Rick de los Santos of Roswell, New Mexico has spent tens of thousands of dollars to retrofit his slaughterhouse hoping to become the first meat plant since 2007 to butcher horses and export their meat.

The tough economy took its toll on de los Santos. He and his wife Sarah run this family business together. They've lost more than $200,000 over the past two years.

But they saw a new opportunity. Upon the recommendation of its accountability office, Congress reversed a five-year-old ban on American horse slaughter, agreeing it had made conditions worse for the animals. Many of them were trucked over the border to Mexico for slaughter under horrible conditions as documented by the Humane Society.

"So, these horses are going into Mexico to be slaughtered there," de los Santos said. "And all we want is to take care of 'em here."

De los Santos applied for a license and began to retrofit his plant to meet the new USDA requirements. He was delighted to learn his would be the first American slaughterhouse cleared to sell horsemeat to Mexico, Belgium and a host of other countries where it is considered a delicacy. Now relief has turned to frustration.

"It's cost us about $75,000, that's what it's cost us, just to get ready to slaughter horses," de los Santos said. "It's sitting idle."

Believing he's fulfilled the USDA requirements, he's been anxious to get his final government inspection and license. But it's been nearly four expensive months of waiting for the USDA to pay a visit. "It's very frustrating for when, when you send your paperwork to the USDA and get it back, and we get, "It's incomplete.'"

De Los Santos thinks the delay is deliberate since he's become a focal point in the anti-horse slaughter movement. A bill has been introduced on Capitol Hill to ban horse slaughter for good. And even the governor of New Mexico released a statement about his business, saying "...creating a slaughterhouse in New Mexico is wrong."

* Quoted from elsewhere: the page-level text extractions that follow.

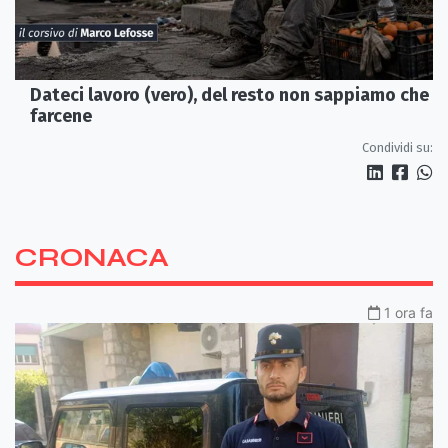
Dateci lavoro (vero), del resto non sappiamo che
farcene
Condividi su:
CRONACA
1 ora fa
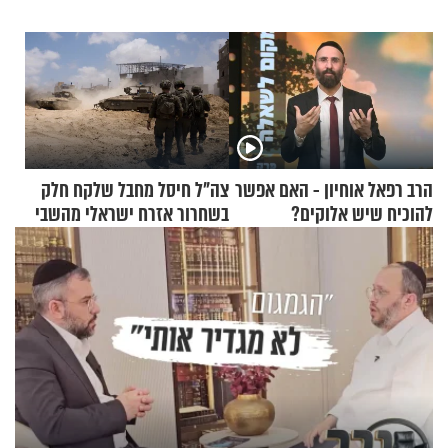
הרב רפאל אוחיון - האם אפשר
צה"ל חיסל מחבל שלקח חלק
להוכיח שיש אלוקים?
בשחרור אזרח ישראלי מהשבי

Over a hundred thousand of these animals are already rounded up every year and slaughtered across the border - the meat shipped to Europe and Asia. It's a thriving international business, but still barely making a dent in the U.S. horse overpopulation problem. Domesticated horses are abandoned and wild horses simply left to breed unchecked.

Still, animal rights advocates insist more regulated and supervised horse slaughter here in the U.S. is not the answer. "Horse slaughter can never be done humanely, partially because of the nature of horses," said Lisa Jennings of Animal Protection of New Mexico. "When you have an animal that's what is called 'fractious,' where they wanna run, they wanna be safe, you can't humanely slaughter them."

Advocates say there are other ways to manage horse overpopulation - including finding more funding for places like The Horse Shelter - a non-profit that takes in, treats, and occasionally euthanizes abandoned animals. The shelter's Jennifer Rios says Americans have an emotional bond with horses making it impossible to think of them simply as livestock.

"I think they represent freedom," Rios said. "You see a horse running, and there's nothing more freeing-looking than a horse."

But to De los Santos' horses represent economic freedom. They point out there are too many unwanted horses to be sheltered. Besides, they just want to put their employees back to work.

"Why continue to outsource," Sarah de los Santos asked. "I mean, this whole election is gonna be about jobs."

The USDA says it's not preventing the de Los Santos' from providing jobs. The agency just needs more time to train inspectors. Now the couple is also being threatened with fines for alleged improper composting and both fear the threat they face from activists who have targeted them.

"They yell and scream and picket and do everything else," Rick de los Santos said. "And, for a small voice out here, in Roswell, New Mexico, you know, how loud can we scream? You know, those organizations are very powerful, very wealthy. And you know, how long can we go on?" But he has faith. "And I believe things will work out. I really do."

De los Santos knows it'll be easy selling horsemeat to foreign markets. But it'll be much more difficult to sell the American public on a simple idea: Horses can be your friends, but they can also be your food.